21

18 1 2
                                    

Yazardan

Chan: Ne demek ağırlamak istemiyorsun?

Eun dizi izlemek varken neden onlara katlandığına anlam veremiyordu. Belkide Eun değilde Yeon katlanamıyordu. Bunu anlayan Jeongin'in gözleri şaşkınca Chan'la Yeon'un arasında gidip geliyordu. Yeon bedeni kontrol ettiğinde neden kavga etmeden duramıyordu?

Yeon: Ben sizi çağırdığımı düşünümüyorum? O polisler gittiğine göre gidebilirsiniz.

Chan çatık olan kaşlarını dahada çatmıştı. Onlara ekip olduklarını söylemeliydi ama bu salak kız buna izin vermiyordu.

Chan: Anlamıyor musun, aptal karı? Buradaki herkese bir şey anlatmam gerekli ve onu burda diyemem.

Yeon sinirlendiğini hissediyordu. "Karı mı?" dedi kısık bir sesle. "Ben karıyı gösteririm sana!" kız ondan uzun olan çocuğa yumruk yaptığı elini savuracakken sabahtan beri yalpalayan Jisung Elini tutmuştu.

Jisung: Hadi ama Eun! Bırak anlatsın. Benimde anlatmam gereken şeyler var.

Arkadan kendisine sarılan Seungmin'le şaşırmıştı Yeon. Yanlış bir zamanda kişilik değiştirmişti ve çok yanlış davranmıştı. Yinede o Yeon işte! Hiç bir sözün altında kalmaz onu sözleriyle yada vücuduyle yere gömerdi.

Yeon: Size zorbalık yapan kişilerle mi? Onlarla ölsemde konuşmam.

Yeon'un neden asabi olduğunu saklayabilen Eun için gülümsemişti, Jisung.

Jisung: Öğreneceksin Eun... Öğreneceksin.

Bakışları masumlaşırken gülümsedi, Felix. Eun'nun gözleri güzel gelmişti ona. Çocukluğundan beri gördüğü ilk masumluktu bu. Eun bir bayram gününden sonra baya değişmişti. Daha fazla somurtuyor ve arkadaşlarıyla bağını koparabilmeyi deniyordu.

Tabi o Eun değil Yeon'du.

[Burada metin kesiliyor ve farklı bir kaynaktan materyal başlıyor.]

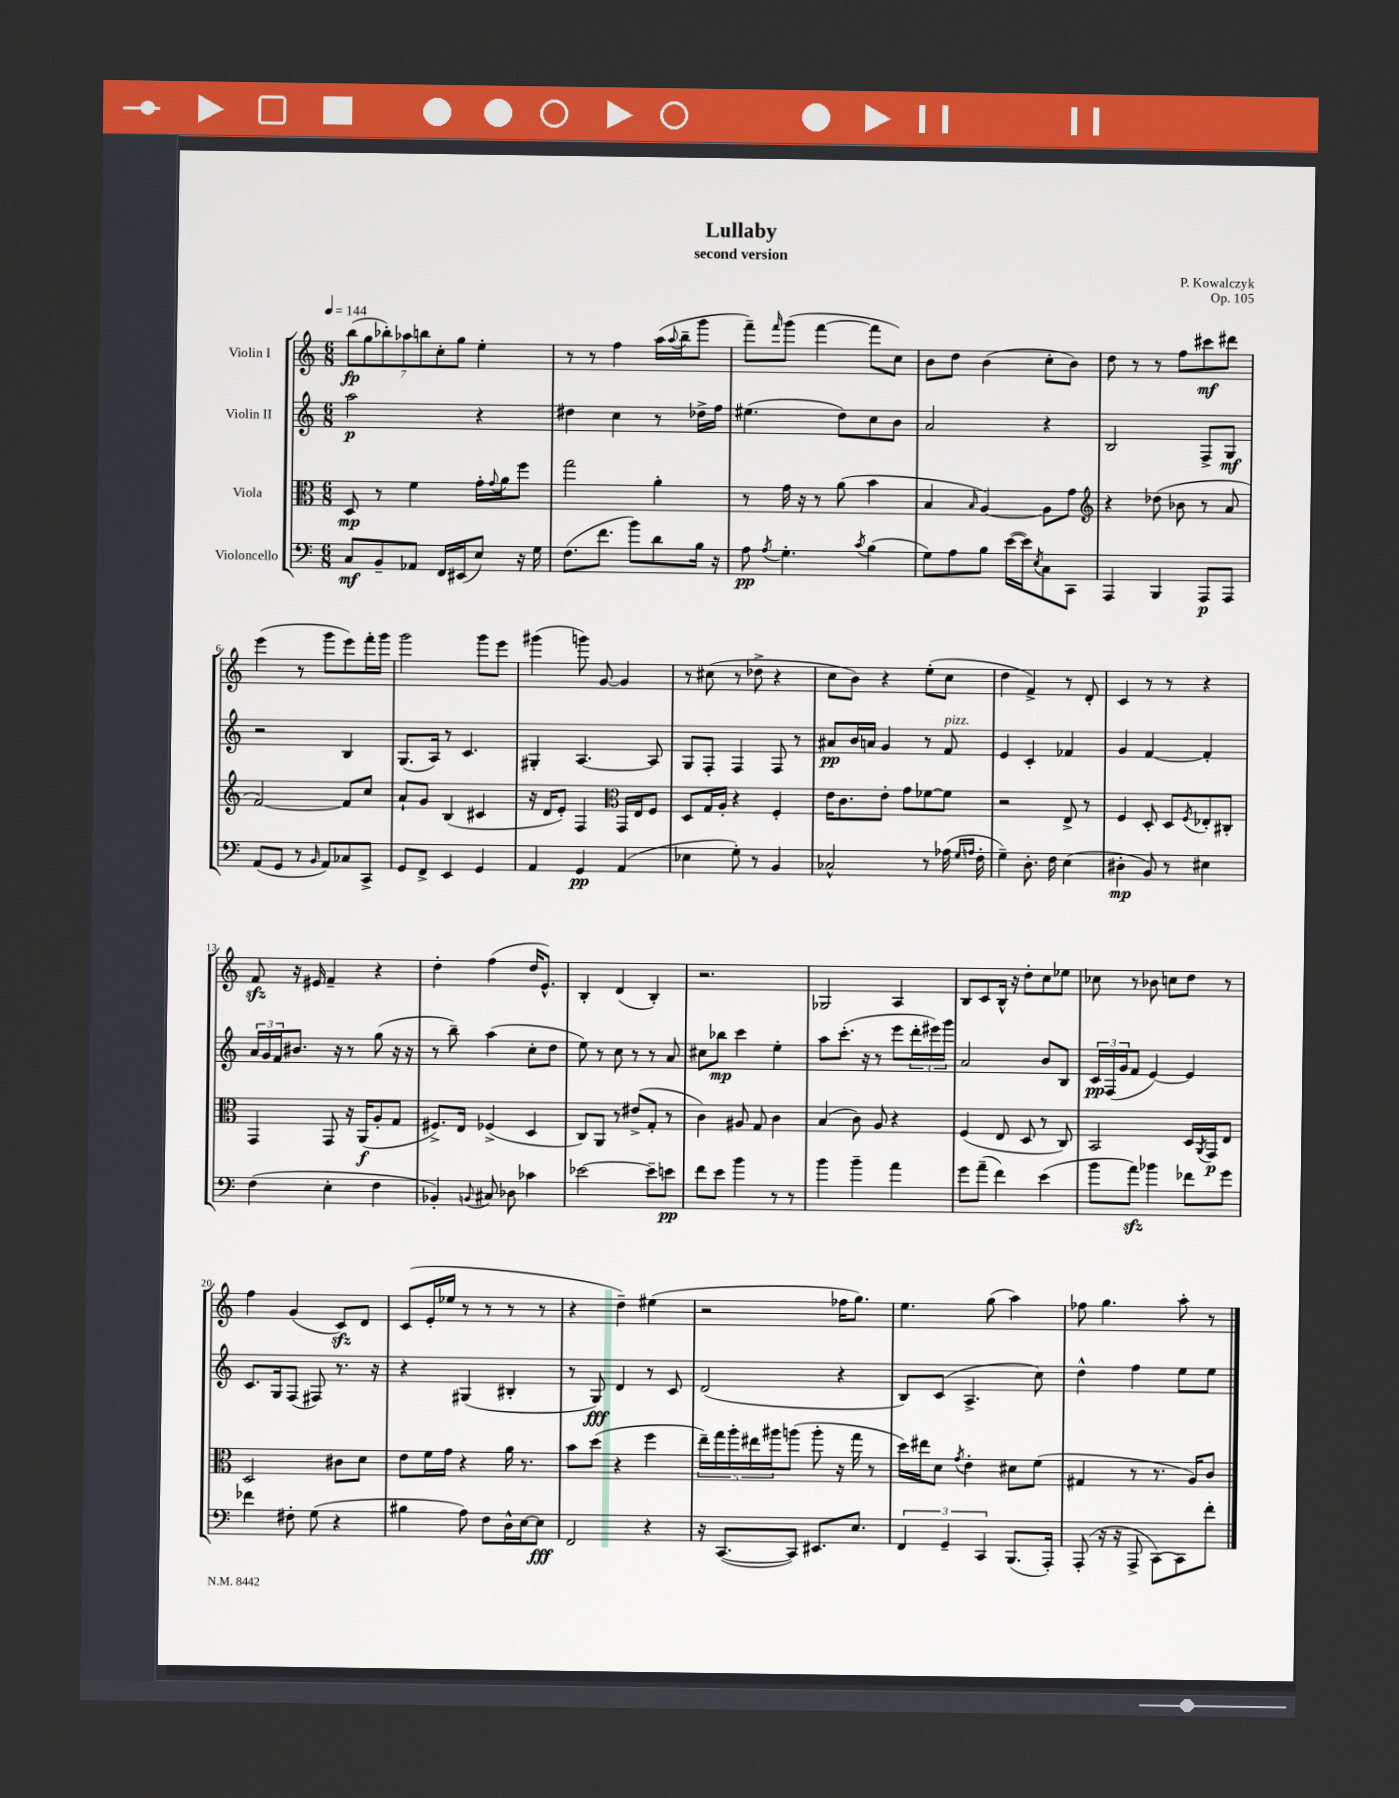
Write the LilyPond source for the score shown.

\header { title = "Lullaby" composer = "P. Kowalczyk" subtitle = "second version" opus = "Op. 105" }
<<
\new StaffGroup <<
\new Staff = "s0" \with { instrumentName = "Violin I" } {
    \clef treble \key c \major \numericTimeSignature \time 6/8 \tempo 4 = 144
    \tuplet 7/4 { b''8\fp( g''8 bes''8-.) aes''8 b''8 c''8-. g''8 } e''4-. |
    r8 r8 f''4 a''16( \appoggiatura { a''8 } b''16-- g'''8 |
    f'''8--) \grace { f'''16 } g'''8( f'''4~ f'''8 c''8) |
    b'8 d''8 b'4( c''8-. b'8) |
    d''8 r8 r8 f''8 cis'''8\mf dis'''8 |
    e'''4( r8 g'''8 e'''8) f'''16-. g'''16 |
    g'''2 g'''8 e'''8 |
    gis'''4( g'''8) g'8~ g'4 |
    r8 cis''8( r8 des''8-> r4 |
    c''8 b'8) r4 e''8-.( c''8 |
    d''4 f'4->) r8 d'8-. |
    c'4 r8 r8 r4 |
    f'8\sfz r16 eis'16 f'4-- r4 |
    d''4-. f''4( d''16 e'8.-^) |
    b4-. d'4( b4-.) |
    r2. |
    ges2 a4 |
    b8 c'8 b16-^ r16 d''8-. c''8 ees''8 |
    ces''8 r8 bes'8 c''8 d''8 r8 |
    f''4 g'4( c'8\sfz) d'8 |
    c'8( e'16-. ees''16 r8 r8 r8 r8 |
    r4 d''4--) eis''4( |
    r2 fes''16 g''8.) |
    e''4. g''8( a''4) |
    fes''8 g''4. a''8-. r8 \bar "|." |
}
\new Staff = "s1" \with { instrumentName = "Violin II" } {
    \clef treble \key c \major \numericTimeSignature \time 6/8
    a''2\p r4 |
    dis''4 c''4 r8 des''16-> f''16 |
    eis''4.( d''8) c''8 b'8 |
    a'2 r4 |
    b2 f8-> g8\mf |
    r2 b4 |
    g8.( a16) r8 c'4. |
    gis4-. a4.~ a8 |
    g8 f8-. f4 f8 r8 |
    ais'8\pp b'16 a'16 g'4 r8 f'8^\markup { \italic "pizz." } |
    e'4 c'4-. fes'4 |
    g'4 f'4~ f'4-. |
    \tuplet 3/2 { a'16 g'16 f'16 } bis'8. r16 r8 g''8( r16 r16 |
    r8 b''8--) a''4( c''8-. d''8 |
    e''8) r8 c''8 r8 r8 a'8 |
    cis''8 bes''8\mp c'''4 e''4-. |
    a''8 c'''8.-.( r16 r8 e'''8 \tuplet 3/2 { d'''16-. eis'''16) g'''16 } |
    a'2 b'8 b8 |
    \tuplet 3/2 { c'16\pp f16( g'16 } f'8 e'4~) e'4 |
    c'8. g16 f8( fis8) r8. r16 |
    r4 gis4( bis4-. |
    r8 g8\fff) d'4 r8 c'8 |
    d'2( r4 |
    b8) c'8( a4.-> c''8) |
    d''4-^ f''4 e''8 e''8 \bar "|." |
}
\new Staff = "s2" \with { instrumentName = "Viola" } {
    \clef alto \key c \major \numericTimeSignature \time 6/8
    d8\mp r8 f'4 g'16-. \appoggiatura { g'8 } a'16 f''8 |
    g''2 a'4-. |
    r8 g'16 r16 r8 a'8( b'4 |
    b4 \grace { b16 } a4~) a8 g'8 |
    \clef treble r4 des''8( bes'8 r8 a'8 |
    f'2~) f'8 c''8 |
    a'8-! g'8 b4( cis'4 |
    r16 d'16 e'8-.) f4 \clef alto g,16 e16 f8 |
    d8 g16 a16-. r4 f4-. |
    e'16 c'8. e'8-. g'8 fes'8~ fes'8 |
    r2 e8-> r8 |
    f4 d8-. d8 \acciaccatura { f8 } ees8-. cis8-. |
    g,4 g,8 r16 a,16\f( a8-. g8 |
    fis8.->) e16 fes4->( d4 |
    c8) a,8 r8 eis'8->( g8-. r8 |
    c'4) ais8 g8 c'4 |
    b4( c'8) a8 r4 |
    f4( e8 d8 r8 c8) |
    b,2 d16 \acciaccatura { a,8 } g,16\p e8 |
    d2 cis'8 d'8 |
    e'8 f'16 g'16 r4 a'16 r8. |
    b'8 d''8( r4 f''4 |
    \tuplet 5/4 { e''16--) g''16 a''16-. eis''16 ais''16 } a''8( a''8-. r16 g''16 r8 |
    d''16) eis''16 d'8 \acciaccatura { g'8 } e'4-. dis'8 f'8( |
    gis4 r8 r8. a16) c'8 \bar "|." |
}
\new Staff = "s3" \with { instrumentName = "Violoncello" } {
    \clef bass \key c \major \numericTimeSignature \time 6/8
    c8\mf b,8-- aes,8 f,16 eis,16( e8) r16 g16 |
    f8.( f'8. b'8) d'8 b16 r16 |
    a8\pp \acciaccatura { a8 } g4.-. \acciaccatura { c'8 } b4( |
    g8) a8 b8 e'16~( e'16) \acciaccatura { e8 } c8 c,8 |
    a,,4 b,,4 a,,8\p a,,8 |
    a,8( g,8 r8 \grace { b,16 } a,8) ces8 c,8-> |
    g,8 f,8-> e,4 g,4 |
    a,4 g,4\pp a,4( |
    ees4 g8-.) r8 b,4 |
    ces2-^ r8 aes16( \grace { g16 a16 } f16-. |
    g4--) d8.-. f16 e4( |
    dis4-.\mp b,8) r8 eis4 |
    f4( e4-. f4 |
    bes,4-.) \appoggiatura { b,8 } cis8 des8 ces'4 |
    ees'2~ ees'8-- e'8\pp |
    f'8 e'8 b'4 r8 r8 |
    b'4 b'4-- a'4 |
    g'8 a'8--( f'4) e'4( |
    b'8 a'8\sfz) bes'4 fes'8 g'8 |
    fes'4 fis8-. g8( r4 |
    bis4 a8) f8 d16-^ e16~ e8\fff |
    f,2 r4 |
    r16 c,8.~( c,8) eis,8. e8. |
    \tuplet 3/2 { f,4 g,4-- c,4 } b,,8.( a,,16-.) |
    a,,8-.( r16 r16 a,,8-> c,8~) c,8 f'8-. \bar "|." |
}
>>
>>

Bunu farkeden arkadaşları cadılar bayramından dolayı olan saçma kostümleriyle birbirlerine sarılarak ağlamışlardı. İşte o zaman karşılaştılar Yeon'la. Yeon onların sarılarak ağlamadına şaşırmış sadece bakıyordu dört çocuğa. Küçük değillerdi ama büyükte değillerdi. Ergenliğin verdiği duygu karışımlarıyla ağlamışlardı kzın önünde. Belki ilk o zaman acımıştı Yeon yada sadece Eun sağlamıştı.

Hyunjin: Sen benim kocamsın. Kızı yemeyi bırak.
Felix: Ha?

Hyunjin'in cümlesiyle kendini gelen Felix, uzun süredir Eun'a baktığını farketmişti ama yinede bu Hyunjin'le uğraşmayacağı anlamına gelmiyordu.

Felix: Ne oldu? Kıskandın mı?

Hyunjin yüzünü Felix'e yaklaştırırken Felix geriye doğru eğilmeye başlamıştı.

Hyunjin: Kıskandım Lix. Ne oldu utandın mı?

Felix yanaklarındaki ısıyı farkedince duraksadı. Fazla yakınlardı. Acaba "Hyunjin hasta mı?" Diye aklından geçiremedi değil.

Felix: Hasta mısın oğlum sen? Uzaklaş amına koyayım.

Omuzlarından tutularak itilen Hyunjin durgunlaşmıştı. Geldiklerinden beri onları izleyen Changbin şaşırmıştı. Buradakilerin kimliğini bilmesine rağmen yakın davranıyorlardı. Ya şuan bir kavga çıkması gerekliydi yada birbirlerine saldırmaları lakin hiç bir şey olmamıştı. Eun'la Chan anlaşmış nereye gideceklerini tartışıyorlardı. Eun ne kadar hızlı olmak istesede Chan bir o kadar yavaştı. Eh, tabi ki bu Eun'un gıcığına gidiyor ve homurdanmadan edemiyordu. Changbin soracağı soruyla Hyunjin ile Felix'e döndü.